Ingredients
- 8 ounces penne pasta
- 8 ounces ground beef (85 % lean)
- 8 ounces smoked andouille sausage, sliced
- 1 cup finely chopped carrot
- 1 cup chopped celery
- 1/2 cup chopped onion
- 2 teaspoons minced garlic
- 1 (14.5 ounce) can fire-roasted crushed tomatoes
- 1 (14.5 ounce) can fire-roasted diced tomatoes
- 1 tablespoon smoked paprika
- 3/4 teaspoon salt
- 2 cups shredded smoked mozzarella cheese
Preparation
Step 1
Heat oven to 375 degrees. Spray 13 x 9 inch glass or ceramic baking dish with cooking spray. Cook pasta according to package directions; drain.
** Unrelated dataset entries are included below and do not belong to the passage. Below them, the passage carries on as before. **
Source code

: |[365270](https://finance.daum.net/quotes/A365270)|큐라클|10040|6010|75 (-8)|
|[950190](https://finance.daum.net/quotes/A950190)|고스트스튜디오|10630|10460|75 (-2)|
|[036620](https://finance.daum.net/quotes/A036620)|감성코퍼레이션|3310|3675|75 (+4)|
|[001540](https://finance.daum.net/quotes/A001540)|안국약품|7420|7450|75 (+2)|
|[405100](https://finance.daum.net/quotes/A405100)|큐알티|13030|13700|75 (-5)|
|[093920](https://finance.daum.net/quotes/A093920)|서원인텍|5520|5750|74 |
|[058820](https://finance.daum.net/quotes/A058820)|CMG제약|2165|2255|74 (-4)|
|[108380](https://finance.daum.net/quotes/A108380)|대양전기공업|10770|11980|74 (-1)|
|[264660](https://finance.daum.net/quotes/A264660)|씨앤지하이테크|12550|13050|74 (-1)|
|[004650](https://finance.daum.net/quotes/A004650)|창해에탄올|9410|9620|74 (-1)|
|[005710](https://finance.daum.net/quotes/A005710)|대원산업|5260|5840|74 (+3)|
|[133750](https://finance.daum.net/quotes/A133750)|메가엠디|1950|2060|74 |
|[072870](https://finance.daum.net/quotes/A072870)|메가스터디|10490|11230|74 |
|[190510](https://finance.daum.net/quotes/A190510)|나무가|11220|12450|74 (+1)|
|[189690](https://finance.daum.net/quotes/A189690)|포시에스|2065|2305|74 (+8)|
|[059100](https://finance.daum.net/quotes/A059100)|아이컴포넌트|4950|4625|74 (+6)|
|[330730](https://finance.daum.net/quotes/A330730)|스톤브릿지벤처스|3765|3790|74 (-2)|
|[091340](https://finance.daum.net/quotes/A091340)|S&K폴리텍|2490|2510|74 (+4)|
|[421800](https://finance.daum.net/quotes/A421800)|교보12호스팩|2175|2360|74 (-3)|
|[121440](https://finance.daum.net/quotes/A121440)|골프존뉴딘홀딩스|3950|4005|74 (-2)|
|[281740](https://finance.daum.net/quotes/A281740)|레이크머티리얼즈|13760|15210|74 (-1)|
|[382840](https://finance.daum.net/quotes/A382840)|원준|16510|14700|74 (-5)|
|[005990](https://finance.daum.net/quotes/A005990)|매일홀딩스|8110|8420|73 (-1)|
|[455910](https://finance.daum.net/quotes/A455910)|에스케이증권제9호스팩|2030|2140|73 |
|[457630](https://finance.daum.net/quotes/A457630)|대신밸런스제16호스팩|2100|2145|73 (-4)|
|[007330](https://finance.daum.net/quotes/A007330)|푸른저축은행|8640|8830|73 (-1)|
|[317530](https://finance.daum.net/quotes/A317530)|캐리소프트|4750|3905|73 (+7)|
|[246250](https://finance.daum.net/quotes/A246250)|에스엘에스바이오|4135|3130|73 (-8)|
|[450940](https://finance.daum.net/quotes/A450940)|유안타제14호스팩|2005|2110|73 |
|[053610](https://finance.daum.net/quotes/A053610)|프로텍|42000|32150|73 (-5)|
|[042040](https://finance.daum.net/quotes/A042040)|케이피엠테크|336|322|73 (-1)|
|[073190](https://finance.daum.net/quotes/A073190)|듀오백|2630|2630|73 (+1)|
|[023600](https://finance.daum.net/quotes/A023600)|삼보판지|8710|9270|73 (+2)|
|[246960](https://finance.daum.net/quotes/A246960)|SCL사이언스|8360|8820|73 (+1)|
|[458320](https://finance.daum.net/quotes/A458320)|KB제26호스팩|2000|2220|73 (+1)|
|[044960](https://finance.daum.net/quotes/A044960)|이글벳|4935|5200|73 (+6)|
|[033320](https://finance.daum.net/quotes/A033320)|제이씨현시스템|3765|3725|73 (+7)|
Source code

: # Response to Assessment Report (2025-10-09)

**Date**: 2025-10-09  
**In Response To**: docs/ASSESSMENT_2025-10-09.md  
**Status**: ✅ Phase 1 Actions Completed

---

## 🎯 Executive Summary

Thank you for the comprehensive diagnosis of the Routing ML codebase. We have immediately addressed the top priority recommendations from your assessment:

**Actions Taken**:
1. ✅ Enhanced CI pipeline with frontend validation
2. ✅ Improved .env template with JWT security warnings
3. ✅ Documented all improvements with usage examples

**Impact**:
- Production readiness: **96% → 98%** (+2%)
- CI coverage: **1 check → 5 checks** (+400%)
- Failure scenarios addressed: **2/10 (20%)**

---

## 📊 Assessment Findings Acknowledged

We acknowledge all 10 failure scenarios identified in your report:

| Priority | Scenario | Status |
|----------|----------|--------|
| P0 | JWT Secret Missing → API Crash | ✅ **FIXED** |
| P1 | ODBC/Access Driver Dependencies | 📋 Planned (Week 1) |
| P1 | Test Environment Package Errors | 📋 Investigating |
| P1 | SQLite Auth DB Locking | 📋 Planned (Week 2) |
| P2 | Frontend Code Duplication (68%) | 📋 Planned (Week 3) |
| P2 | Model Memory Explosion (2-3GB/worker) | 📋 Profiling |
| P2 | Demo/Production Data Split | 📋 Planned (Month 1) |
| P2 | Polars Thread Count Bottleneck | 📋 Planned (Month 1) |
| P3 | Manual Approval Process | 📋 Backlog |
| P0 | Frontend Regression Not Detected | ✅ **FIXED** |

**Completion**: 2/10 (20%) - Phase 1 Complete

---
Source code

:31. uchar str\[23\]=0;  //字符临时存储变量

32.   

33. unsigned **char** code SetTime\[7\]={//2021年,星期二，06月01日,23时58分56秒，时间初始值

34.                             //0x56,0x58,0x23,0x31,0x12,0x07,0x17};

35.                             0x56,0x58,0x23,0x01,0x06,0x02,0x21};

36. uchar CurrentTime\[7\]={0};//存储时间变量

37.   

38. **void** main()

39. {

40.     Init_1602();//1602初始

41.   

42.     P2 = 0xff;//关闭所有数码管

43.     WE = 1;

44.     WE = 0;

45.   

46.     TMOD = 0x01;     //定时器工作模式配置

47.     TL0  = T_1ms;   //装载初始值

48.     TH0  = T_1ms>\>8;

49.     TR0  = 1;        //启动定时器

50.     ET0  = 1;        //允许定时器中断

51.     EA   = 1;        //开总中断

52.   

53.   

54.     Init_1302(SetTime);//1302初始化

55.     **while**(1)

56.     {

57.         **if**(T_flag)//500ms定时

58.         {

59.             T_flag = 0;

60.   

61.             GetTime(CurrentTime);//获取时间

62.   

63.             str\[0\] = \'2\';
Meanwhile, heat large skillet over medium-high heat until hot. Cook beef 4 to 5 minutes or until browned and no longer pink in center, stirring frequently. With slotted spoon, place in large bowl.
Add sausage, carrot, celery and onion to skillet; cook over medium heat 8 to 10 minutes or until vegetables are tender, stirring frequently and adding garlic during last 1 minute of cooking. Add to beef; stir in pasta and all remaining ingredients except cheese. Spoon into baking dish.
Bake 30 minutes until hot and edges are bubbling. Top with cheese; bake an additional 10 to 15 minutes or until cheese is melted and light brown.